- [To-do item]: Verbatim copy without pictures. Please print every entry as it stands.
********
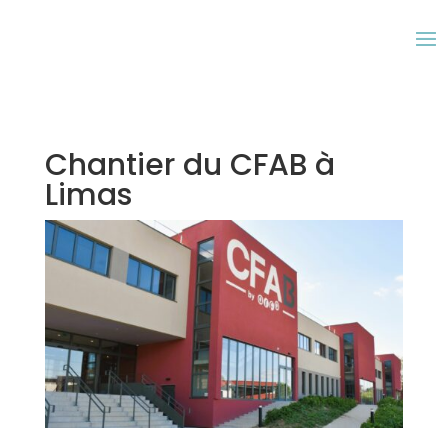
Chantier du CFAB à
Limas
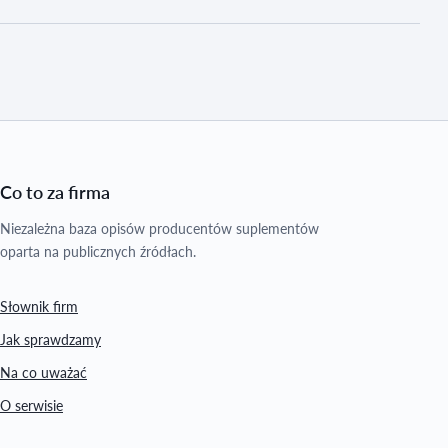
Co to za firma
Niezależna baza opisów producentów suplementów
oparta na publicznych źródłach.
Słownik firm
Jak sprawdzamy
Na co uważać
O serwisie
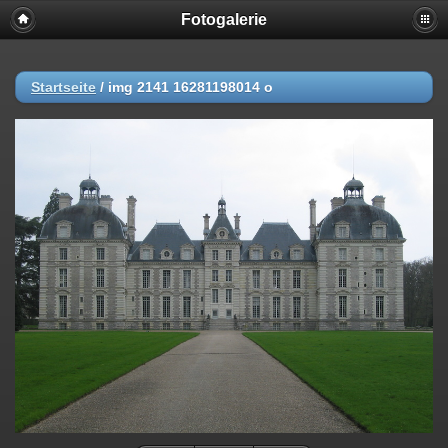
Fotogalerie
Startseite
/
img 2141 16281198014 o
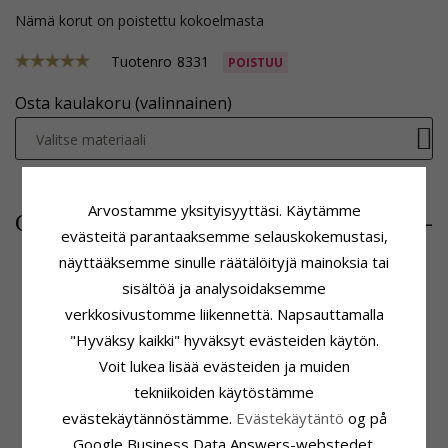
Nämä korut on poistettu kokoelmasta
Tuotenro
8331
POISTUU
Osta kaulakoru (valinnainen)
Valitse materiaali
Arvostamme yksityisyyttäsi. Käytämme
50,-
CHANTI hinta
evästeitä parantaaksemme selauskokemustasi,
näyttääksemme sinulle räätälöityjä mainoksia tai
sisältöä ja analysoidaksemme
verkkosivustomme liikennettä. Napsauttamalla
Tuoteseloste
Kiinnitys
Riipus:
Riipus
Korkeus Ilman Riipuspidikettä:
"Hyväksy kaikki" hyväksyt evästeiden käytön.
Jalometalli:
20,7 mm
Voit lukea lisää evästeiden ja muiden
Oksidoitua Sterlinghopeaa
Leveys:
7,0 mm
tekniikoiden käytöstämme
Jalometalli:
8 Karaatin Kultaa
Toimitusaika
Pinta:
Kiiltävä
evästekäytännöstämme.
Evästekäytäntö
og på
Toimitusaika:
4-5 Arkipäivä
Google Business Data Answers-webstedet.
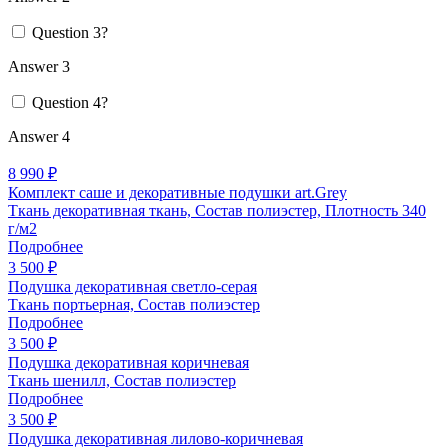
Question 3?
Answer 3
Question 4?
Answer 4
8 990 ₽
Комплект саше и декоративные подушки art.Grey
Ткань декоративная ткань, Состав полиэстер, Плотность 340
г/м2
Подробнее
3 500 ₽
Подушка декоративная светло-серая
Ткань портьерная, Состав полиэстер
Подробнее
3 500 ₽
Подушка декоративная коричневая
Ткань шенилл, Состав полиэстер
Подробнее
3 500 ₽
Подушка декоративная лилово-коричневая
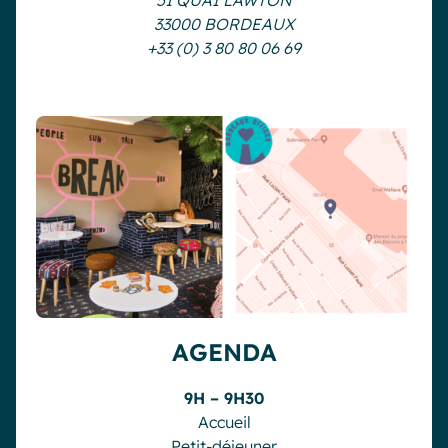
51 QUAI LAWTON
33000 BORDEAUX
+33 (0) 3 80 80 06 69
AGENDA
9H – 9H30
Accueil
Petit-déjeuner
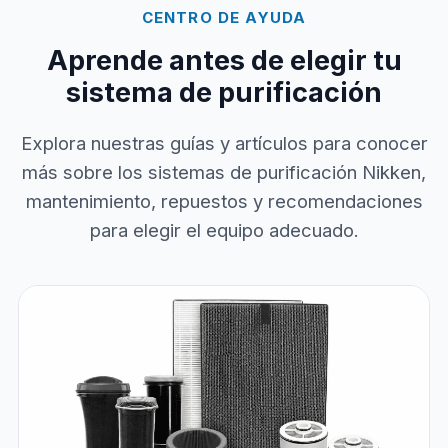
CENTRO DE AYUDA
Aprende antes de elegir tu
sistema de purificación
Explora nuestras guías y artículos para conocer
más sobre los sistemas de purificación Nikken,
mantenimiento, repuestos y recomendaciones
para elegir el equipo adecuado.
********
- [Response to the exercise]:
Chantier du CFAB à
Limas
Co to za firma
Niezależna baza opisów producentów suplementów
oparta na publicznych źródłach.
Słownik firm
Jak sprawdzamy
Na co uważać
O serwisie
Fotogalerie
Startseite
/
img 2141 16281198014 o
Nämä korut on poistettu kokoelmasta
Tuotenro
8331
POISTUU
Osta kaulakoru (valinnainen)
Valitse materiaali
Arvostamme yksityisyyttäsi. Käytämme
50,-
CHANTI hinta
evästeitä parantaaksemme selauskokemustasi,
näyttääksemme sinulle räätälöityjä mainoksia tai
sisältöä ja analysoidaksemme
verkkosivustomme liikennettä. Napsauttamalla
Tuoteseloste
Kiinnitys
Riipus:
Riipus
Korkeus Ilman Riipuspidikettä:
"Hyväksy kaikki" hyväksyt evästeiden käytön.
Jalometalli:
20,7 mm
Voit lukea lisää evästeiden ja muiden
Oksidoitua Sterlinghopeaa
Leveys:
7,0 mm
tekniikoiden käytöstämme
Jalometalli:
8 Karaatin Kultaa
Toimitusaika
Pinta:
Kiiltävä
evästekäytännöstämme.
Evästekäytäntö
og på
Toimitusaika:
4-5 Arkipäivä
Google Business Data Answers-webstedet.
Question 3?
Answer 3
Question 4?
Answer 4
8 990 ₽
Комплект саше и декоративные подушки art.Grey
Ткань декоративная ткань, Состав полиэстер, Плотность 340
г/м2
Подробнее
3 500 ₽
Подушка декоративная светло-серая
Ткань портьерная, Состав полиэстер
Подробнее
3 500 ₽
Подушка декоративная коричневая
Ткань шенилл, Состав полиэстер
Подробнее
3 500 ₽
Подушка декоративная лилово-коричневая
51 QUAI LAWTON
33000 BORDEAUX
+33 (0) 3 80 80 06 69
AGENDA
9H – 9H30
Accueil
Petit-déjeuner
CENTRO DE AYUDA
Aprende antes de elegir tu
sistema de purificación
Explora nuestras guías y artículos para conocer
más sobre los sistemas de purificación Nikken,
mantenimiento, repuestos y recomendaciones
para elegir el equipo adecuado.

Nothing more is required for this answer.